With the rise of illegal contraband, synthetic and homemade drugs is a contributing factor adding to inmate violence and in-custody deaths.
Guards deal with an unpredictable line of work and being prepared can only get them so far in chaotic situations. Prisoners are attracted to synthetic marijuana because of its cheap price and its ability to be undetected in standard urine tests. The chemicals combined to make K2 has had damaging consequences, in the last year alone there have been over 20 K2 related deaths according to the Florida Medical Examiner’s Office.
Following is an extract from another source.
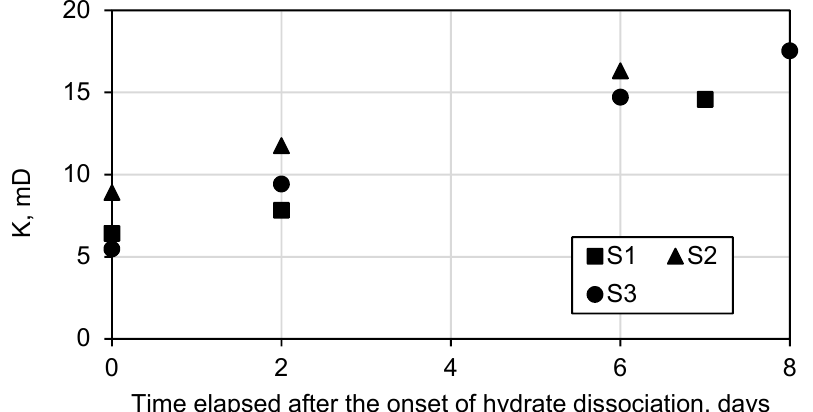
Figure 7. Gas permeability of frozen sand saturated with CO 2 hydrate at below-equilibrium pressure and nitrogen injection to 3 MPa, at − 5 °C.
The main difficulty in determining whether K2 played a direct role in an inmate’s death is because of all the chemicals — such as roach spray, bath salts and even seizure medication — added to the synthetic marijuana. Most K2 is doused with chemicals before entering the prisons, and inmates sometimes will wait for pest control companies to spray the building so they can soak up the insecticides off the floor.
Inhaling chemicals as potent as these poisons cause the user to stumble around disoriented, lose consciousness and become asphyxiated on their own vomit before going into seizures and into cardiac arrest. Officers say “it’s like watching a zombie.”
Franklin County Sheriff A.J. Smith said that it is difficult for his officers to prevent the smuggling of illicit items into his department’s jail.
“We’re doing everything we can to keep contraband out,” he said. “Our line of work is unpredictable. And sometimes our preparations can’t catch everything. But we do the best we can.”
But the Department of Corrections is dealing with a shortage of properly trained correctional officers.
“We have implemented an agency-wide effort to recruit and retain correctional officers statewide,” Manderfield added. “This is one of our highest priorities. The inability to properly staff our correctional facilities has a negative impact on all of our operations.”